Which to a degree is also why I find the CGI so grating: it's trying to make it into something it never was and never existed. It's trying to build fantasy around something that was always meant to be real.

But if you took that attraction from DCA and put it Disney Sea or Shanghai Disneyland, it's a completely different look/feel. Museum films should feel more at home at places like DCA (well at least the old DCA) and EPCOT, where something more substantial to support a fantasy would be required for the other parks.
 

CaptinEO

Well-Known Member
Put some Disney level effort into the attraction. I don't need a narrative, but Disney excels at storytelling. Even GRR around the bend, which is a D+ Ticket, has a sense of story. Are we hang gliding, flying in planes, what? What experience is Disney trying to simulate with their simulator attraction?

Give us a load station that doesn't feel cold and industrial. Have the the screen/overhead be a star-filled night with trees and earth all around. The sun rises on the screen, and we lift up as the trees fold down. Or go with a room-changing effect like Poseidon's Fury where we load in in one space, but as we transition to the ride, the sets fly out or drop down for a reveal of the open sky (screen.)

Have transitions where we catch an updraft and come down on another locale, or fly through a cloud, or using natural elements to create film wipes. Use the medium to add to our experience rather than distracting from our experience.

Right now, we have a Museum Film "California's Natural Wonders" with some chairs that move slightly. Disney should be proving a more unique experience than a Children's Museum.

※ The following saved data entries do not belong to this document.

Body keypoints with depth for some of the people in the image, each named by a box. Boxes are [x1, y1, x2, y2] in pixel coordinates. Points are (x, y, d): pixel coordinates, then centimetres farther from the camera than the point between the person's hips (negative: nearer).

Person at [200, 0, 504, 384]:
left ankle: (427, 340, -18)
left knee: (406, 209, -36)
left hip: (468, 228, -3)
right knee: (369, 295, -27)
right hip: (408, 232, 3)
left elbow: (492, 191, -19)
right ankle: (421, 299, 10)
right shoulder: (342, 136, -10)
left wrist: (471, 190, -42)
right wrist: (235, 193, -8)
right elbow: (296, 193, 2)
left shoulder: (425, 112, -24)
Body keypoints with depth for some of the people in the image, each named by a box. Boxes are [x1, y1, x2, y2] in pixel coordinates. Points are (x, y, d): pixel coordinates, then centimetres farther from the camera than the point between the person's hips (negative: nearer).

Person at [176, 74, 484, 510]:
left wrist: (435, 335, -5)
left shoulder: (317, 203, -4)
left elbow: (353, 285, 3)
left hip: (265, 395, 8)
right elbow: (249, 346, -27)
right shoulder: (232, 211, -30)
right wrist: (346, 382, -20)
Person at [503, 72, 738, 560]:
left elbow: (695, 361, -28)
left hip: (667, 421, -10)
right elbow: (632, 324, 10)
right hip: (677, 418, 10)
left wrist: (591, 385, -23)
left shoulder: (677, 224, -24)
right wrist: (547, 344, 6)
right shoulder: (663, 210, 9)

No one is fooling themselves that walked in from the sunny outside world into a quiet evening on the bayou. But Disney still made the effort instead of just having a flat loading platform with some murals of pirates.

No one is fooling themselves that we're flying through space without a helmet or closed cabin, but Disney still puts storytelling elements in place so we can have a ride that lets us pretend we are soaring through space.

No one is fooling themselves that our river boat magically went from India to Africa in a bend of the river, but Disney still doesn't use that as an excuse to not have spent a pretty penny on plant life and fake rockwork so that we can live the story of going of a cruise through the jungles of the world.

As for other versions, TDS' version stands far above the others. The queue and building are gorgeous and inspire a sense of wonder. The pre-show is fun and helps sell the ideas present. The loading station has a themed balcony rail that matches the architecture of the queue/showbuilding, and the opening has us following the bird from the preshow who is peppered throughout.
These are all great ideas to plus the ride. I like the starry night visual especially.

As the ride stands now its an airport hanger in the middle of a forest. Which makes no sense. The desert theme was uglier but worked.